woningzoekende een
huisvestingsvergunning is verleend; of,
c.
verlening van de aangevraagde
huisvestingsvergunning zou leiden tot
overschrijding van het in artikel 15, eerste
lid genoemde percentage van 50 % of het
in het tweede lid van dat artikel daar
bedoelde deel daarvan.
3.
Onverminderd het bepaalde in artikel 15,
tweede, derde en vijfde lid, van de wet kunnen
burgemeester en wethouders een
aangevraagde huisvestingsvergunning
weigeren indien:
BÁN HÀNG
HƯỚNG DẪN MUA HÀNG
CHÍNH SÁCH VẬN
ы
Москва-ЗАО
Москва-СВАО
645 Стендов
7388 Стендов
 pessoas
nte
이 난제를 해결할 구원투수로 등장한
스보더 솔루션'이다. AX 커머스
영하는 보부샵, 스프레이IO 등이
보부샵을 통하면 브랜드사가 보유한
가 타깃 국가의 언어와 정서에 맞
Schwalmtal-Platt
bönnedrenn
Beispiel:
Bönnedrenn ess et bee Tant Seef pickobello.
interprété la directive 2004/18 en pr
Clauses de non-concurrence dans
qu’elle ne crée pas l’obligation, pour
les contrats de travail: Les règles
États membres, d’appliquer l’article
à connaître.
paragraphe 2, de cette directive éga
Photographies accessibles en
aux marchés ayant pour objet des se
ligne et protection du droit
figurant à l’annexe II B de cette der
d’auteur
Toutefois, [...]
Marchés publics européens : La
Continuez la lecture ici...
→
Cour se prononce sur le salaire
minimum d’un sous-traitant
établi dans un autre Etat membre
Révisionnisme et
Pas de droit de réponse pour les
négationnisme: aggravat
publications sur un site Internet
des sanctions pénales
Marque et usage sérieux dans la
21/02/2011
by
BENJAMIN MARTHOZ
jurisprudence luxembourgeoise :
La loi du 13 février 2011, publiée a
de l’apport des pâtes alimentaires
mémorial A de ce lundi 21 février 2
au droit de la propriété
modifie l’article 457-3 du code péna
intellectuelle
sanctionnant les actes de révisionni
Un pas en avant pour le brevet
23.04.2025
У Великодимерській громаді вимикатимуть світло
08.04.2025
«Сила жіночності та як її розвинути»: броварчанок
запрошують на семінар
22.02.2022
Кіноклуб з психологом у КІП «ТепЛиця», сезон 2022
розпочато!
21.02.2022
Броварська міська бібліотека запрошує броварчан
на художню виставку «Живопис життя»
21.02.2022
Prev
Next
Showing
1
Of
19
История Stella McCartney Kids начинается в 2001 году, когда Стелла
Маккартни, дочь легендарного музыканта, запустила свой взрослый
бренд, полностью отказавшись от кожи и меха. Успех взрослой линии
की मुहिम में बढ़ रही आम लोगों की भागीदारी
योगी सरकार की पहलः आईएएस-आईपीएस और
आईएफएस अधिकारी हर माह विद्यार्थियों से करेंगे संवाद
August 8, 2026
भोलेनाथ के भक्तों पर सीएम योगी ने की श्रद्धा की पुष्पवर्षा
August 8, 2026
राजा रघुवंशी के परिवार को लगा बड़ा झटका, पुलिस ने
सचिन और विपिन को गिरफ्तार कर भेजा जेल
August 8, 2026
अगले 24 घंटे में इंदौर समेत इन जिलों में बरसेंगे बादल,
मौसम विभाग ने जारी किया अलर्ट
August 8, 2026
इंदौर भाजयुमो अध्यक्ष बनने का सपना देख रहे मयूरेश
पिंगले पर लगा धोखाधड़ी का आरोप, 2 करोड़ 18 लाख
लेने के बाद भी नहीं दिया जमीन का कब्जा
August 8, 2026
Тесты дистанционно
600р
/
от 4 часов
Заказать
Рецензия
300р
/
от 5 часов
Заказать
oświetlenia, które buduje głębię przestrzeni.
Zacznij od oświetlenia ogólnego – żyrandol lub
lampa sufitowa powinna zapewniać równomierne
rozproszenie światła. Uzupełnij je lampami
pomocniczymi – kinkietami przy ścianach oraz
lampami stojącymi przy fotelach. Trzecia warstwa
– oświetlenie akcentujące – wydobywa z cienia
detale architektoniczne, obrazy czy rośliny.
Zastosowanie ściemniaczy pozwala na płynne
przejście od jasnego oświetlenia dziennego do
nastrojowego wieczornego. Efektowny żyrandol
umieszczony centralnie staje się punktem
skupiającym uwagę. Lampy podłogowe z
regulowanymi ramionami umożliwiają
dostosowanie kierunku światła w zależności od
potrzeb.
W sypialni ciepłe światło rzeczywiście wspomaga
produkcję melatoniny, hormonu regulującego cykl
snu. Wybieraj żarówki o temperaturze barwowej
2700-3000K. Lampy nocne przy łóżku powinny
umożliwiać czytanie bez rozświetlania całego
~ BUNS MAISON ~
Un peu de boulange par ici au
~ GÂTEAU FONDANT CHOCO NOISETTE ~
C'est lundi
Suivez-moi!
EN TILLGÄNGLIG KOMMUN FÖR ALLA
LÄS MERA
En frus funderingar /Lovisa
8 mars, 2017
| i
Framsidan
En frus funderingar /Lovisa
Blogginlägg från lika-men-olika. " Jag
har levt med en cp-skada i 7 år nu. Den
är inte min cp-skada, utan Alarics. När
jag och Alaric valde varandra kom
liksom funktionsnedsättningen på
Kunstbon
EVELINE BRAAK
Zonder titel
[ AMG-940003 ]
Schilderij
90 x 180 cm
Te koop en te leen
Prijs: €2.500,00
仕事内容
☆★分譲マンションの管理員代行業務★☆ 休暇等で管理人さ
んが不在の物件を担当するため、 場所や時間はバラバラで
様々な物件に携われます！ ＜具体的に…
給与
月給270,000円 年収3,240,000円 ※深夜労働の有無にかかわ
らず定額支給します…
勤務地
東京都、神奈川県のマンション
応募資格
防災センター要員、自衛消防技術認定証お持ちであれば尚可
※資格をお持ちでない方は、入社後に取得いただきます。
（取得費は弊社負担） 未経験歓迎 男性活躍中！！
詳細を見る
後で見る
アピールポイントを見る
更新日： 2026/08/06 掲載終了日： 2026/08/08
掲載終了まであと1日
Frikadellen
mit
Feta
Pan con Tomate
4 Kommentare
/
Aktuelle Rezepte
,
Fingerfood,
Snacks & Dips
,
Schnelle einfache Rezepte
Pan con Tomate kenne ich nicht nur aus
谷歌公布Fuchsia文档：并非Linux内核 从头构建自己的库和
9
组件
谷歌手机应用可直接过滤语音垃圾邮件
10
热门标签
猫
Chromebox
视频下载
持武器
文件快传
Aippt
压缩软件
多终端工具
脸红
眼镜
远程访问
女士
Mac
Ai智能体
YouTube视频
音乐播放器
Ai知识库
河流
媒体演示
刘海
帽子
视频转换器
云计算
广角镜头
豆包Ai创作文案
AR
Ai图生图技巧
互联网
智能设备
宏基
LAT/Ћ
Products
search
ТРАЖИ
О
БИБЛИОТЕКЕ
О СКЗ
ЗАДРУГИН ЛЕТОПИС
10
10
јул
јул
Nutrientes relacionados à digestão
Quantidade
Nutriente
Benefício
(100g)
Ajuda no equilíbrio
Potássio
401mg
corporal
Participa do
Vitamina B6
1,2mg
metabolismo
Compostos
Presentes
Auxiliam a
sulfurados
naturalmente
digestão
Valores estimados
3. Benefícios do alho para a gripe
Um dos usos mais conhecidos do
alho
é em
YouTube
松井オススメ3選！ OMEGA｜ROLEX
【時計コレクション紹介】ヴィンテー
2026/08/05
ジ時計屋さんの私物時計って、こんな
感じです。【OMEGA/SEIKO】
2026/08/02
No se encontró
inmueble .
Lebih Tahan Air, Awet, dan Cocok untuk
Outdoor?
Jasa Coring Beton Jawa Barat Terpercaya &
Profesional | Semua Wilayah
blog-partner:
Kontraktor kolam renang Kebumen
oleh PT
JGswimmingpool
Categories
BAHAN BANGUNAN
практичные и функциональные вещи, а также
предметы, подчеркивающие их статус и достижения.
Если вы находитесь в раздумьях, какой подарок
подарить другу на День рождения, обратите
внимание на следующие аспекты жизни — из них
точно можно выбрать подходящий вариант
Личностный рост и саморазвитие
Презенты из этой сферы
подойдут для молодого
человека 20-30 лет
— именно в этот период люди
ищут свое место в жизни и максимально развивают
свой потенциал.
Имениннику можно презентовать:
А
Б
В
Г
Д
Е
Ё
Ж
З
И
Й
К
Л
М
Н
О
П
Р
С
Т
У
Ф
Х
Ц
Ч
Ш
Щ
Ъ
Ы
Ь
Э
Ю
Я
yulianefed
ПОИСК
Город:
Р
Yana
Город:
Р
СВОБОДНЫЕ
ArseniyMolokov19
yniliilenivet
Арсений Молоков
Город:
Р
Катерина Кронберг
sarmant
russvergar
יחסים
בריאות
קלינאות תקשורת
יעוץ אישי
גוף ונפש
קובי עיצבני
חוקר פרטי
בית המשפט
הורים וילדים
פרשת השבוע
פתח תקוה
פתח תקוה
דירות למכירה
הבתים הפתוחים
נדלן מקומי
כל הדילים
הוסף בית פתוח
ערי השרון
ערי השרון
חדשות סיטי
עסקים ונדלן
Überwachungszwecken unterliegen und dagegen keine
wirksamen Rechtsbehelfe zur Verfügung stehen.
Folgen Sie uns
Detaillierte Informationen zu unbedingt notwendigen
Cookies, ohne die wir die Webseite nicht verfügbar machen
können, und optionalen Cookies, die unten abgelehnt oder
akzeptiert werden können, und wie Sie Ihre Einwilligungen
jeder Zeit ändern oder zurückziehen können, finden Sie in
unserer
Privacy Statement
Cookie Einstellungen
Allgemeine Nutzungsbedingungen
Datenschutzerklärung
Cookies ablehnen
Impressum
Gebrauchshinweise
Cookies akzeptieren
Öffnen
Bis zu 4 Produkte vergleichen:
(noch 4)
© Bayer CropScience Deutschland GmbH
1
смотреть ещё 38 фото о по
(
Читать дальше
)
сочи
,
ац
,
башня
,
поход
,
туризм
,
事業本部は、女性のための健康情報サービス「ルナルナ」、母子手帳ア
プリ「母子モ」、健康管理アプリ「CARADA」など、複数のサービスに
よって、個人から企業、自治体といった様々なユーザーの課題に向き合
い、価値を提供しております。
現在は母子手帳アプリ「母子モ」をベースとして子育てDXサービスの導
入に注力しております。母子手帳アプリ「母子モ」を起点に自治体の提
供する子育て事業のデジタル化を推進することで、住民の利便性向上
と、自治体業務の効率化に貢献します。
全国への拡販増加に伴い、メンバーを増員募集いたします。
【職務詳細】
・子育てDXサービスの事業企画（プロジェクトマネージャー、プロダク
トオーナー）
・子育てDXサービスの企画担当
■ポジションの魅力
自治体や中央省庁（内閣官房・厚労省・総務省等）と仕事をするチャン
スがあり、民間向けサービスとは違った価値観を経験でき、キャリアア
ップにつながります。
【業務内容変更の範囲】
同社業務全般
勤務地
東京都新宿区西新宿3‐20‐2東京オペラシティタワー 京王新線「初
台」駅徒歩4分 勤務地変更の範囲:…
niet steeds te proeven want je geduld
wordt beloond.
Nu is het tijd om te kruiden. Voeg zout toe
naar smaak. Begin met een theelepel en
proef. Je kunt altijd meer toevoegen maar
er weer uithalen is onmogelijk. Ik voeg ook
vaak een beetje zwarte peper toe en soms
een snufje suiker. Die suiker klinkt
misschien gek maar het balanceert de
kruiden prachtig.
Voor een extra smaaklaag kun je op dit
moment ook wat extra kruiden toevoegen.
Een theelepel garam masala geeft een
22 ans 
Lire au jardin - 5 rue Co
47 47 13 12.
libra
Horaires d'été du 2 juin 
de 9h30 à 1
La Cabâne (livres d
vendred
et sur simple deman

ACTIVITY
Find the word "Cookies" in the data and copy out each line where it turns up.

TASK OUTPUT
Cookies, ohne die wir die Webseite nicht verfügbar machen
können, und optionalen Cookies, die unten abgelehnt oder
Cookies ablehnen
Cookies akzeptieren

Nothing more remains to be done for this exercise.